NA tetramer decorated with two epitope regions. AA102-123 and AA 130–146 are KDNSIRIGSKGDVFVIREPFIS in red and RTFFLTQGALLNDKHSN in magenta.

Discussion

The antigenic epitope analysis performed in this study suggested the presence of pre-existing cross-reactive humoral immunity, CD4+ and CD8+ T cellular immunity to pH1N1 in the human population from the conserved regions of HA and NA proteins. Although the sH1N1 virus emerged since the 1918 pandemic, it continues to circulate among the human population today, and might be the basis of pre-existing cross-reactive immunity [7, 15, 16]. However, such pre-existing T cell immune responses do not prevent infection once a person has been exposed to a virus [17], although T cell immunity could contribute to the viral clearance of infected cells (target cells), resulting in a reduction in disease severity, and furthermore, may indirectly reduce person-to-person spread [15, 18].

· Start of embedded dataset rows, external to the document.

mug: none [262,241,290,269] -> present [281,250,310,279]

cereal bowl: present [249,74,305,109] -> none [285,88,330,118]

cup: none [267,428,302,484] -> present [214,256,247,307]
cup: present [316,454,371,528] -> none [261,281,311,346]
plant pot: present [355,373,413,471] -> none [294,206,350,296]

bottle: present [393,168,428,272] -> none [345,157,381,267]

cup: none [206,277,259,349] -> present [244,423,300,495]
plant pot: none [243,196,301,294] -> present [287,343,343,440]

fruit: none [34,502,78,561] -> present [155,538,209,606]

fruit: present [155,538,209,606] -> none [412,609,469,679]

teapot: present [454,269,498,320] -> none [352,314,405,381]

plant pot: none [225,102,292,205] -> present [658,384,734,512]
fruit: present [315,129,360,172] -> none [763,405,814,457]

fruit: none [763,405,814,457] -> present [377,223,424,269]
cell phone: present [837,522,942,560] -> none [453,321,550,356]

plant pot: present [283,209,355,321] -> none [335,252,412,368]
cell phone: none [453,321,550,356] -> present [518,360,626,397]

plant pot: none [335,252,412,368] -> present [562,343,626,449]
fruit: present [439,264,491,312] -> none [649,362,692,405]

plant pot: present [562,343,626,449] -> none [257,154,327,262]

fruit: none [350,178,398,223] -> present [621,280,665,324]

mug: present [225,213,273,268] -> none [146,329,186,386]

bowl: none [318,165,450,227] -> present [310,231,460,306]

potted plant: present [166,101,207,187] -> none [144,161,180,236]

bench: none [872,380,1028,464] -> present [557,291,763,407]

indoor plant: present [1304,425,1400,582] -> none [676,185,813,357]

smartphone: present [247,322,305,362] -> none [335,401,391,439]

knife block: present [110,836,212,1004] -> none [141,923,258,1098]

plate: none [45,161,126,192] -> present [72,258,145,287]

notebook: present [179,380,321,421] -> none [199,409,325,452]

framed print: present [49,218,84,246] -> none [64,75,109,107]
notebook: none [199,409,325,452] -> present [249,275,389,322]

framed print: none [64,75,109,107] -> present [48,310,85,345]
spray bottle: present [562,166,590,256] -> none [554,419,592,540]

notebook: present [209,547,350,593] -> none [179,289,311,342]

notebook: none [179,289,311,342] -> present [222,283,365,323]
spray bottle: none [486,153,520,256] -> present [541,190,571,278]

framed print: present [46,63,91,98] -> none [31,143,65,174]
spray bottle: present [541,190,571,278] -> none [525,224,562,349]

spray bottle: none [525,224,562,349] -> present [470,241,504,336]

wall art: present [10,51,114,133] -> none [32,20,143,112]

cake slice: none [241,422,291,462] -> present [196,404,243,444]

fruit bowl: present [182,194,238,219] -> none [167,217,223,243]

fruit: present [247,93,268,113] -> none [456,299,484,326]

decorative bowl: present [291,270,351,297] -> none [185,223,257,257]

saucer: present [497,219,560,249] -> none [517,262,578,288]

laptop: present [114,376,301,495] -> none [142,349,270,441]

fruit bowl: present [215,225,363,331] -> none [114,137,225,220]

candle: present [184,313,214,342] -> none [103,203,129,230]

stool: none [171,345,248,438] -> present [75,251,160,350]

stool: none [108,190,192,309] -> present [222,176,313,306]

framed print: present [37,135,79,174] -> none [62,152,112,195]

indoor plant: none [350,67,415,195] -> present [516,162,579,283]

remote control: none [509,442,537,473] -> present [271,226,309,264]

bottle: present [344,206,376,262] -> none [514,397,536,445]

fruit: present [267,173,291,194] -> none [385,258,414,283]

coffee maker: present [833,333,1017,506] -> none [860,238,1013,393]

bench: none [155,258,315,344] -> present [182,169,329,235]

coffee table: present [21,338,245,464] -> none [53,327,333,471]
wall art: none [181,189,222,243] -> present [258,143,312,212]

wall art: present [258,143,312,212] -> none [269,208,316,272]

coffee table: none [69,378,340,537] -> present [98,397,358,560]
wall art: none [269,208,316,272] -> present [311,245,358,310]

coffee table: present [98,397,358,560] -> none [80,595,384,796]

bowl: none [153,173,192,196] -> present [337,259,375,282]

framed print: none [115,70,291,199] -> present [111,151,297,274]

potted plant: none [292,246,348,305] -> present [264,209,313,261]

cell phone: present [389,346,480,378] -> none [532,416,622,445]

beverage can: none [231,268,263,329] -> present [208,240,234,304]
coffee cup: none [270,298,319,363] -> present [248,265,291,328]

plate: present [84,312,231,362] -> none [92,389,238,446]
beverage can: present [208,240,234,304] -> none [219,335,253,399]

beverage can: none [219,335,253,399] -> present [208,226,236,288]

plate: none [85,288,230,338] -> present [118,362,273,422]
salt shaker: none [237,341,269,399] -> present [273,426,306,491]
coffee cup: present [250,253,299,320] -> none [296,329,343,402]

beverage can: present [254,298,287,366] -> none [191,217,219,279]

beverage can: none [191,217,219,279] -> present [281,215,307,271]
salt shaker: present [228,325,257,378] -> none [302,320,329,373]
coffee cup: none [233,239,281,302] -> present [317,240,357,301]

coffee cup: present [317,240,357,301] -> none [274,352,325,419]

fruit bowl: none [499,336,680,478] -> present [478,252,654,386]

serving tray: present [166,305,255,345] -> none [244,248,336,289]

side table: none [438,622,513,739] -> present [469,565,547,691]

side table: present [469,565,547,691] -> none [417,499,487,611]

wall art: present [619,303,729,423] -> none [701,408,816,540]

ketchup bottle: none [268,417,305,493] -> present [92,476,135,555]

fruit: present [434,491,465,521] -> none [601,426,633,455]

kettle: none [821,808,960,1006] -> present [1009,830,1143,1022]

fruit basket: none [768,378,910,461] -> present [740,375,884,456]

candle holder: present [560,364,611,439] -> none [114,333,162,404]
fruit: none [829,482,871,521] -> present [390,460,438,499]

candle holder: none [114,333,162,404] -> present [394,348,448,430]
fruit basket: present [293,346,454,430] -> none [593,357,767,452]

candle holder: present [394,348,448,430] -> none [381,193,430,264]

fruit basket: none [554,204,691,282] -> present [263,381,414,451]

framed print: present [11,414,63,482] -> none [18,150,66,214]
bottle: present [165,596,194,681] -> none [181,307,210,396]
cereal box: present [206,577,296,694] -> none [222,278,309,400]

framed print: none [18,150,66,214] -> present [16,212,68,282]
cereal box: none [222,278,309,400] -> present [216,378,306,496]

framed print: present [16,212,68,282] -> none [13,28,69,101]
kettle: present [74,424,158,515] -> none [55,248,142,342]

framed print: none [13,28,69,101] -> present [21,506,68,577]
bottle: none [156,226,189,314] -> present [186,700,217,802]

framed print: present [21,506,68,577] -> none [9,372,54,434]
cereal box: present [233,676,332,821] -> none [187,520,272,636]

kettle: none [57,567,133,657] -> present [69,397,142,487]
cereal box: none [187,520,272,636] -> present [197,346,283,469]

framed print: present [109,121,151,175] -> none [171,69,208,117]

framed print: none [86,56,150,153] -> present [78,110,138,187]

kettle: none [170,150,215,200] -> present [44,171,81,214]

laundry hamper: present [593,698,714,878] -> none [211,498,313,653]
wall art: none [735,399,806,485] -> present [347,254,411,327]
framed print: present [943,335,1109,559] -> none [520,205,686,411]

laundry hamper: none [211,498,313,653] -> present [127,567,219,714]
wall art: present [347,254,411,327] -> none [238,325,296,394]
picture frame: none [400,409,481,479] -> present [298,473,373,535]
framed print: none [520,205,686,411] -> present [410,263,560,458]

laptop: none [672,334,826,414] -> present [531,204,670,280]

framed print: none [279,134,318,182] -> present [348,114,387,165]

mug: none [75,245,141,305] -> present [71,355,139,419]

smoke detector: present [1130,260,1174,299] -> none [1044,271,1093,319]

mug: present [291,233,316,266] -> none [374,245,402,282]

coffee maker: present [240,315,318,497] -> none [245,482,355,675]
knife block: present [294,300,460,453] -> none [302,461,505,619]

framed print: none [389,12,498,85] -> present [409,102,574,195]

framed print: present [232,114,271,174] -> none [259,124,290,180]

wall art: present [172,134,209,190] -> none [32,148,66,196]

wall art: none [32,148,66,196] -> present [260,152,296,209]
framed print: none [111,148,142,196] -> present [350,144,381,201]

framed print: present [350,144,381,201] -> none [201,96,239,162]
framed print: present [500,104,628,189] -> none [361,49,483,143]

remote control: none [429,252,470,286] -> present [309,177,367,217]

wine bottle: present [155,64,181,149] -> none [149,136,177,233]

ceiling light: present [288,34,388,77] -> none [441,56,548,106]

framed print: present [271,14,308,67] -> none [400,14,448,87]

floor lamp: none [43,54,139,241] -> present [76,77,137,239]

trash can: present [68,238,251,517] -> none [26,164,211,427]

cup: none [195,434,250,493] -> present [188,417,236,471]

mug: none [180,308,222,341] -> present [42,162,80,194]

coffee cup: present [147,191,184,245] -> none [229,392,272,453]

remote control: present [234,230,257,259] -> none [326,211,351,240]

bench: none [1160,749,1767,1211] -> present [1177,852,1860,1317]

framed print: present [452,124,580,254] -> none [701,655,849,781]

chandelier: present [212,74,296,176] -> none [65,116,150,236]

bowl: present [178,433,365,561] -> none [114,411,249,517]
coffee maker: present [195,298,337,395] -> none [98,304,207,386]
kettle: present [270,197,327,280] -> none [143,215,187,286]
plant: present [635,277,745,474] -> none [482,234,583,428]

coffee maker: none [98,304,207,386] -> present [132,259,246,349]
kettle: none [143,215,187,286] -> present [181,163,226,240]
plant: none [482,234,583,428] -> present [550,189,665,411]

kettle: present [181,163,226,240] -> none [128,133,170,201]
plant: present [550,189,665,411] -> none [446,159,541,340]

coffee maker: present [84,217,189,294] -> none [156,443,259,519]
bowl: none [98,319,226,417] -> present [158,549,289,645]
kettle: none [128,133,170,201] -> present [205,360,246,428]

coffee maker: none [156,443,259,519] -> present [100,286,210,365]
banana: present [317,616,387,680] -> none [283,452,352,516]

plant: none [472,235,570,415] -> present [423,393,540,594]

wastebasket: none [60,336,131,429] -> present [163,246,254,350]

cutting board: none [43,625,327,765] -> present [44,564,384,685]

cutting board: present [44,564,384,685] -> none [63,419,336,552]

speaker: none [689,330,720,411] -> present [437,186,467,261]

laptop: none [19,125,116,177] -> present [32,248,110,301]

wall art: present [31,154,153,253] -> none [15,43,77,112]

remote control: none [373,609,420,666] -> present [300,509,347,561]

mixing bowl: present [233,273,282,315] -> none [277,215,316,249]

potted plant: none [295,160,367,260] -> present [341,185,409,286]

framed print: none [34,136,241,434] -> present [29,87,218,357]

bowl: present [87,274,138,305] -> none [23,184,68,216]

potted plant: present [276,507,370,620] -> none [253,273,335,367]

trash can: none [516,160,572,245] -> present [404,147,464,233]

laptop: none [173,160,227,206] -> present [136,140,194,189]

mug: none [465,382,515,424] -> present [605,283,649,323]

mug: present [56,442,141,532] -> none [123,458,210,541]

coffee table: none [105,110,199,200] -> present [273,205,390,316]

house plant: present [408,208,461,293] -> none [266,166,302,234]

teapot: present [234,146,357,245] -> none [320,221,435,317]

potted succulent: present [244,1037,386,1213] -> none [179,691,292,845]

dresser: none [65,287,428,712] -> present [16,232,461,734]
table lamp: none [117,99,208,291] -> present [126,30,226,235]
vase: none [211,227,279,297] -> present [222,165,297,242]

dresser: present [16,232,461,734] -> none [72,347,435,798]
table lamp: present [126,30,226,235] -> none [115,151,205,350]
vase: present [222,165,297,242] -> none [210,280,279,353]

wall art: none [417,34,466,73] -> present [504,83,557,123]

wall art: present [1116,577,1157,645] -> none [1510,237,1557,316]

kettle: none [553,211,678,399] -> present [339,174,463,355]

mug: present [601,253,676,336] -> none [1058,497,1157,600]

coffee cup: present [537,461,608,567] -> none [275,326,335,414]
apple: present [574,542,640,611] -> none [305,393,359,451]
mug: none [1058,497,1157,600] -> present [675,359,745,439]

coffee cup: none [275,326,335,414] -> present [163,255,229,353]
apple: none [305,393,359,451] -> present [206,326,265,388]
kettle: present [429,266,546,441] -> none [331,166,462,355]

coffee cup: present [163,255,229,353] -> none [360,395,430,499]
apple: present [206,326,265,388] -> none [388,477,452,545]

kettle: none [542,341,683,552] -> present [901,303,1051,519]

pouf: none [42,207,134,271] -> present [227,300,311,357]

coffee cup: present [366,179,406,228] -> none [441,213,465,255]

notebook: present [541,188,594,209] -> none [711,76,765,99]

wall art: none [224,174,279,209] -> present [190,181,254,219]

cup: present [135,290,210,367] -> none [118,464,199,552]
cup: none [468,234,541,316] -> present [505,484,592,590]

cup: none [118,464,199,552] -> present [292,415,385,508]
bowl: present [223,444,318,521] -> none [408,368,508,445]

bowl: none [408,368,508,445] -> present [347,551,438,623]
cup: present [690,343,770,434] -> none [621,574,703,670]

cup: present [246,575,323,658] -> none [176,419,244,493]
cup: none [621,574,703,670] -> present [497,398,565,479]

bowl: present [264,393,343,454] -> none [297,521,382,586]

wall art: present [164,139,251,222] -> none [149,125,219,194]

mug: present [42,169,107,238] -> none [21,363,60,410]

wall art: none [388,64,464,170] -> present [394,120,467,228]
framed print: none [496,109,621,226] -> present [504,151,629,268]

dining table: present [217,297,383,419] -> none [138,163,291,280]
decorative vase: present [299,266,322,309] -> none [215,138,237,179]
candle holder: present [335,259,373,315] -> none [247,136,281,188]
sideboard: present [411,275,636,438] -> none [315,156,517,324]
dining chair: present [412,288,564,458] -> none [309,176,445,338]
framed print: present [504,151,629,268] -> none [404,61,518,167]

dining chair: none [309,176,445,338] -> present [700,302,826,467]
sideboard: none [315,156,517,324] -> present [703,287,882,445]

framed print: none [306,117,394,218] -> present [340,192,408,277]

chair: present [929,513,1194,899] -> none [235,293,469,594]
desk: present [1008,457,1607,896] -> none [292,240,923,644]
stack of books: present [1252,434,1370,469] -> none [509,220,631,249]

Twenty-nine epitope regions of HA genes and eight epitope regions of NA genes which had been experimentally identified in sH1N1 viruses, were highly conserved (97.1-100.0%) in the corresponding genes and predictive epitopes of the pH1N1 viruses. Due to focus on the conserved epitope sequences in this study, the properties of IEDB epitopes (MHC binding, cellular assay, etc.) were excluded. Immune antigens of pathogens mainly involve the B-cell antigen, in addition to MHC I and MHC II molecules. In all conserved epitopes (37/37) in this study, more than half (23/37) of epitopes were B-cell epitopes. Some antigens responded to produce specific antibodies against the antigens. The MHC II molecules were related to CD4+ cell, which involved the antigenic recognition and presentation, were more active than the MHC I molecules related to CD8+ cell in this study.

As common antigens of influenza existed, it is potentially possible for a universal influenza vaccine to be achieved within pathogen genomes based on epitopes [19]. However, epitope selection to design a universal influenza vaccine warrants further research, particularly for the existence of specific B-cell and T-cell epitope repertoires, and also epitope binding to different MHC alleles in the heterogeneous human population. Immunoinformatics is accelerating the development of vaccines comprised of epitope ensembles and the confirmation of these vaccines in human clinical trials will serve to usher in a new era of epitope driven vaccine design [19, 20]. Some highly conserved epitopes (including two HA epitope regions and two NA epitope regions in this study) are adjacent in the three-dimensional structure, which suggests the importance of the combination of epitopes when designing vaccine. In summary, these well-characterized epitopes could be combined as potential vaccine candidates and may confer broader cell mediated immunological responses to various subtypes of influenza A viruses. The results in this study suggested that highly conserved antigenic epitope regions might act as the basis of common antigenic vaccines against pH1N1 and sH1N1 viruses.